水光接天 【鬼滅の刃/宇髄天元・弟】【中編】【R18】
第13章 名残の月
「・・・・空。覚悟しろ。」
天元は背中の刀を抜いた。爆薬を使うと解毒剤が割れてしまうと思い、剣技で戦う。
天空もそれを自分の忍刀で応戦する。その剣の攻防の合間に爆薬や手裏剣などを使って様々な攻撃を出す。
同じような体格で、基本の戦い方は同じ師から教わっているので戦いの考え方はほぼ同じ。力は均衡していた。
飛び道具で距離を取ることができる分、少しづつ天空が押している。
天元も天空も少しずつ顔や手、足などに怪我を負う。
天空が切りかかり、それを天元が受けて流す。天元が受けた瞬間、天元の懐に向かって火薬玉を投げ、すぐに後ろに下がる。天元も体勢を変えて火薬玉の直撃を避けて逃げるが、火薬玉の爆発が体に当たる。
その繰り返し。
天元の刀は二本あるとはいえ、刀のみだと決定打が出せない。かといって、天空に決定打を打たせるわけでもない。お互いの体力がじわじわ減る。
天空としては天元の本当の力が知りたいのに大技を出してこないので痺れを切らして言う。

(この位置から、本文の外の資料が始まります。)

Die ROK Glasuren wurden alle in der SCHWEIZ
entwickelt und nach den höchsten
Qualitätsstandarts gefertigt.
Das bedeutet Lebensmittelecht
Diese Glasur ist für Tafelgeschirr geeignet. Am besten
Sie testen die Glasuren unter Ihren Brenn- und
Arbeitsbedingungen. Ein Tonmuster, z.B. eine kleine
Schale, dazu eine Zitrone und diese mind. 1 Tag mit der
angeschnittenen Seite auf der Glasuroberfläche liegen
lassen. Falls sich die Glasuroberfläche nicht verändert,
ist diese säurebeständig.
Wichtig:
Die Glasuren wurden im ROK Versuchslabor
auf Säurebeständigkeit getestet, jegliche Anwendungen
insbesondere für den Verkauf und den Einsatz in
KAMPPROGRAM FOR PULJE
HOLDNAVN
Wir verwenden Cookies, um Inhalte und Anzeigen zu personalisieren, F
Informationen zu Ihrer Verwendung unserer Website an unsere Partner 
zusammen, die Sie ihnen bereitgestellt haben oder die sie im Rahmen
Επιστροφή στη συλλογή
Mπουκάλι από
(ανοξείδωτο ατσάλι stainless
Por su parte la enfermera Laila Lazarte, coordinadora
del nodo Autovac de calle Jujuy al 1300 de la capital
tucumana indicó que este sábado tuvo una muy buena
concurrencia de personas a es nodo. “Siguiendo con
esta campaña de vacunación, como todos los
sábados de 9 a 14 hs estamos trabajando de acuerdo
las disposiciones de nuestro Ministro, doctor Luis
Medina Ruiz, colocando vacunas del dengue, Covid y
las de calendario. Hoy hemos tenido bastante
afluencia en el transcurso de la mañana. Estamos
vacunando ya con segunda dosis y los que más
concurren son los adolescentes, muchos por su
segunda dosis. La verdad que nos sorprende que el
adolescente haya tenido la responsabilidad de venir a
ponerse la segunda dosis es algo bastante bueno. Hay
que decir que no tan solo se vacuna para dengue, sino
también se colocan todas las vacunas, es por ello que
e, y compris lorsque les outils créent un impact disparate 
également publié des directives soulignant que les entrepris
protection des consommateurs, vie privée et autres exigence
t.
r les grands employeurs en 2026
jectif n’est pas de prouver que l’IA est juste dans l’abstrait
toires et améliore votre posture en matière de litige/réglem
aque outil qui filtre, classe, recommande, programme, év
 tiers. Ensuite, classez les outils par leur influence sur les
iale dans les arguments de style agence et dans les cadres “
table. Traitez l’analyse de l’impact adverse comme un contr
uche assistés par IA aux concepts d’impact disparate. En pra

「天元、お前、もっと鬼を倒すときの技は出さないのか?」
「・・あれは・・・人間用じゃねぇからあんまり使いたくなかったが、時間も無ぇ。・・空、後悔すんなよ。」
天元はスウっと息を吸うと飛び上がる。
音の呼吸 壱ノ型 轟―――――――!
天空を直撃しない様に近くに技を出す。大きな爆発が起こり、天空は咄嗟に腕を交差させてそれを受ける体勢になったが、威力で身体が吹き飛ぶ。
天空はくるりと回って着地をしたが、爆発を受けた腕や体から血が滴り落ちた。爆風で喉を焼いたのかゼェゼェと苦しそうに息をしている。
「げほっ・・・大したもんだ。直撃でなくてこれか。・・・にしても元兄は相変わらず甘いな。俺目がけて撃っていれば仕留められたのに。」
「俺は、人殺しはもうやらねぇ。本当は人に対してやるつもりは無かった技だが、・・・お前俺の技を見に来たんだろ?」
「でも・・まぁ・・・空。・・・目当てのもんは貰ったぜ。」
天元の手には透明の瓶。
天元は急いであやの所へ行く。縁側で横になっているあやの口を少し開かせると、天元は自分の口に瓶を傾ける。
次の瞬間・・・・
「ぐっ・・・・」
天元の手から瓶が落ちて地面を転がる。
天空がゆっくり傍へやってくる。